2/10/2016

5 Shortcuts to make yourself more valuable

You hear all this talk aobut how you have to march to your own drummer, think out of the box, blah blah. The truth is, you can't change anything until you know all the rules.
Advice admonishing you to break rules is so shallow. How can you break rules without learning them first? People who understand all the rules know intuitively how to break them because they know the rules that really are not working. People who do not know rules are not breaking rules. They are annoying people.
Because for the most part, rules are there to make peoples' lives easier. There are lots of us in society, in the workplace, driving through intersections. If we don't have rules there is chaos. Some rules need changing, but you can't tell that until you know the rules and how they work together.
So instead of giving you advice on how to break the rules, I'm going to give you advice on how to learn them fast.
1. Learn multiple sets of rules at the same time.
The more types of rules you learn, the faster you get at learning them. This is, basically,what a liberal arts education is — learning systems in disparate categories.
What makes the yarn bombers so fascinating to me is the practitioners have learned two sets of rules that don't usually go together: How to do yarn work at a high enough level to do it on the street, fast and furtively. And how to create street art in a way that has social impact, defies arrest, and leverages networking tools to pass along knowledge.

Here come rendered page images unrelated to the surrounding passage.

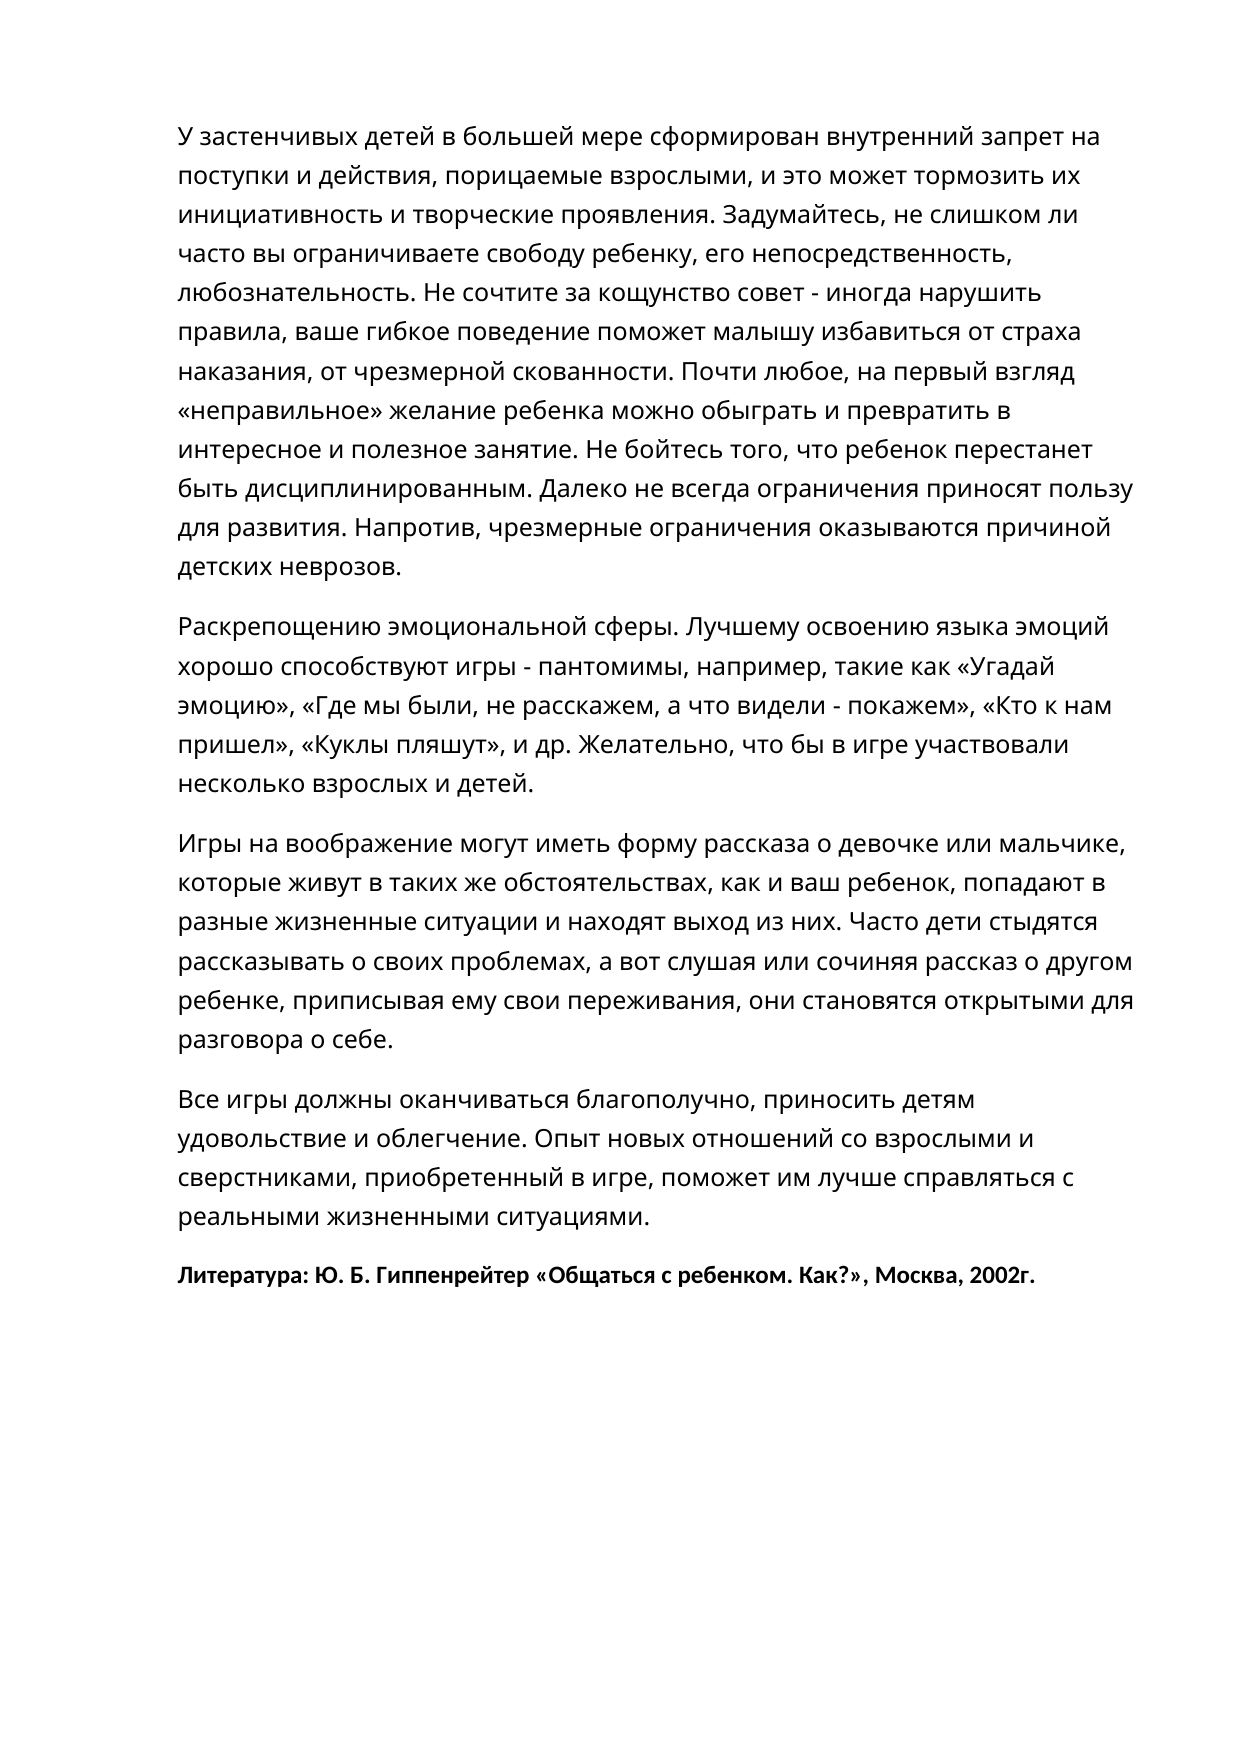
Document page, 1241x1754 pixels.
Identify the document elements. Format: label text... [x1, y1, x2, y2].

text У застенчивых детей в большей мере сформирован внутренний запрет на поступки и действия, порицаемые взрослыми, и это может тормозить их инициативность и творческие проявления. Задумайтесь, не слишком ли часто вы ограничиваете свободу ребенку, его непосредственность, любознательность. Не сочтите за кощунство совет - иногда нарушить правила, ваше гибкое поведение поможет малышу избавиться от страха наказания, от чрезмерной скованности. Почти любое, на первый взгляд «неправильное» желание ребенка можно обыграть и превратить в интересное и полезное занятие. Не бойтесь того, что ребенок перестанет быть дисциплинированным. Далеко не всегда ограничения приносят пользу для развития. Напротив, чрезмерные ограничения оказываются причиной детских неврозов. [177, 118, 1152, 583]
text Игры на воображение могут иметь форму рассказа о девочке или мальчике, которые живут в таких же обстоятельствах, как и ваш ребенок, попадают в разные жизненные ситуации и находят выход из них. Часто дети стыдятся рассказывать о своих проблемах, а вот слушая или сочиняя рассказ о другом ребенке, приписывая ему свои переживания, они становятся открытыми для разговора о себе. [177, 826, 1152, 1056]
text Раскрепощению эмоциональной сферы. Лучшему освоению языка эмоций хорошо способствуют игры - пантомимы, например, такие как «Угадай эмоцию», «Где мы были, не расскажем, а что видели - покажем», «Кто к нам пришел», «Куклы пляшут», и др. Желательно, что бы в игре участвовали несколько взрослых и детей. [177, 609, 1152, 800]
text Литература: Ю. Б. Гиппенрейтер «Общаться с ребенком. Как?», Москва, 2002г. [177, 1259, 1152, 1289]
text Все игры должны оканчиваться благополучно, приносить детям удовольствие и облегчение. Опыт новых отношений со взрослыми и сверстниками, приобретенный в игре, поможет им лучше справляться с реальными жизненными ситуациями. [177, 1081, 1152, 1233]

2. Learn rules you think you'll have no use for.
Revolutionaries never know where they will land. Because revolutionaries seldom set out to make huge change — they just want to meet their goals, which, at the onset seem completely reasonable — too reasonable to require revolution. The American Revolution is a good example of this. So is the invention of the web browser.
The fact that most revolutionaries are people who have reasonable, thought-out goals, means that most have a whole catalogue of rules in their heads that they have collected as a way to meet their goals. Marc Andressen, for example, went to school for years to learn to code before he developed a graphical web browser.

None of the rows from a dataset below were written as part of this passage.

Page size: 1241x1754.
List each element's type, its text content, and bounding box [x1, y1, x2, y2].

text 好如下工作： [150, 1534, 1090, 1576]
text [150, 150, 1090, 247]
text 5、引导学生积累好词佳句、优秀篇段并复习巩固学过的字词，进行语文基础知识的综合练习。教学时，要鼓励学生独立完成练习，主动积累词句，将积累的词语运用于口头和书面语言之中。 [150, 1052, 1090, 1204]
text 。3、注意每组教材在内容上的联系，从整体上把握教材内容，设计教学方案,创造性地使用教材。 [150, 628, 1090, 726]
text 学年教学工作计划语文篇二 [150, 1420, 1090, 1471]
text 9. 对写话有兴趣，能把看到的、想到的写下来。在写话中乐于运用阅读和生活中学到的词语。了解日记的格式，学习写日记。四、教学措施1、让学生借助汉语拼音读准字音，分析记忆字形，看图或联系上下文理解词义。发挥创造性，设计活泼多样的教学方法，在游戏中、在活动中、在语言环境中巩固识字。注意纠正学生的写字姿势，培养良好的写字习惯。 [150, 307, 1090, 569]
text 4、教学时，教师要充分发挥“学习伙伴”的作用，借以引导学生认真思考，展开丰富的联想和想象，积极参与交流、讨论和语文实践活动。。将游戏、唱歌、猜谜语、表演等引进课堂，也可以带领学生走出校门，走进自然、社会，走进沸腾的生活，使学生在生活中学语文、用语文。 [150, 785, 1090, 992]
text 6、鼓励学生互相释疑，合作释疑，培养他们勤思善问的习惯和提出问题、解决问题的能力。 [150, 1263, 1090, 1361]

Anthony Weiner is my favorite example of having learned a cataloge of rules. He is a Congressional representative from New York, and is renown for colorful antics on the House Floor. In general, he is simply passionate about pushing the very liberal agenda of his NYC constituents. But he is so fun to watch that if Congress would give him more time at the microphone, C-Span might be interesting enough to go mainstream.
Here is a video of Weiner leveraging his encyclopediac knowledge of Parliamentary Procedure to yell over a fellow legislator.

 
3. You need to know what's expected to do what's unexpected.
Great ideas challenge expectations. Which means you can't create anything innovative without understanding what has already been done. My favorite example of this is the freshman writing course I taught at Boston University. Most of the students had never read literature beyond the Western canon. So they wrote tales of sex and drugs as if they were breaking new ground.
In fact, it had all been done, since the time of Chaucer. It's just that my class was filled with writers who don't read.
You can't do that. You can't disrupt ways of thinking, or ways of doing, without understanding those ways.
Mary Flanagan is a professor of film and new media at Dartmouth college. She createsvideo games where there is no traditional game hierarchy. Instead of going from one level to the next, a player completes a task and then loops around to do it again — like catching groceries with a paper bag, or laying off a slew of workers and replacing them. During an interview with ArtNews, Flanagan summarizes her approach as “playing with conventions and expectations.”
Which is, of course, the approach of most artistic revolutionaries, which is why you need to know the rules that have created a set of audience expectations.
4. Leverage the rules you already know.
The young, groundbreaking entrepreneurs establish companies in a field where they are already an expert. Mark Zuckerberg, for example, started writing code in junior high school, and he started not getting dates in junior high. So by the time he got to Harvard he was ready to break the rules in those categories.
Tavi Gevinson had been studying fashion at home and writing in school for years and years. So that, although her life is relatively short (she's a freshman in high school) she knows enough on these topics to infuse her Generation Z sensibilities to fashion blogging in a refreshing way to rise to the top in the fashion world.
5. Don't snub your nose at corporate life.
I spent a lot of time in corporate America learning the rules. I realized that no one cared about my ideas, so I did my own stuff on the side, while I spent my days at Ingram Microlearning how corporate hierarchies function. I asked lots of questions about office politics, and salaries, and promotions. I did very little work but, at that time, other people knew very little about the Internet so they could imagine that I was doing more work than I was doing.
I learned how to do only work that people notice. I learned how to make people like me whether or not they liked the work I do. I learned what is important in corporate life (dress code) and what is unimportant (good grammar).
The safety and structure of corporate life is a great place to learn the rules, so it's no surprise that many of the rule breakers spend a good part of their early career navigating the Fortune 500.
The point I want to drive home here is that you can't think of ways to disrupt the status quo at its core until you understand the status quo at it's core. You don't need to pay your dues, but you do need to understand the field you're playing in.
The corporate ladder was a slow way to learn rules by allowing someone else to set your timetable and your career goals. Learning the rules is still something you have to do, but you can make your own path for learning that is fast and lethal and makes learning the rules look more exciting than ever before.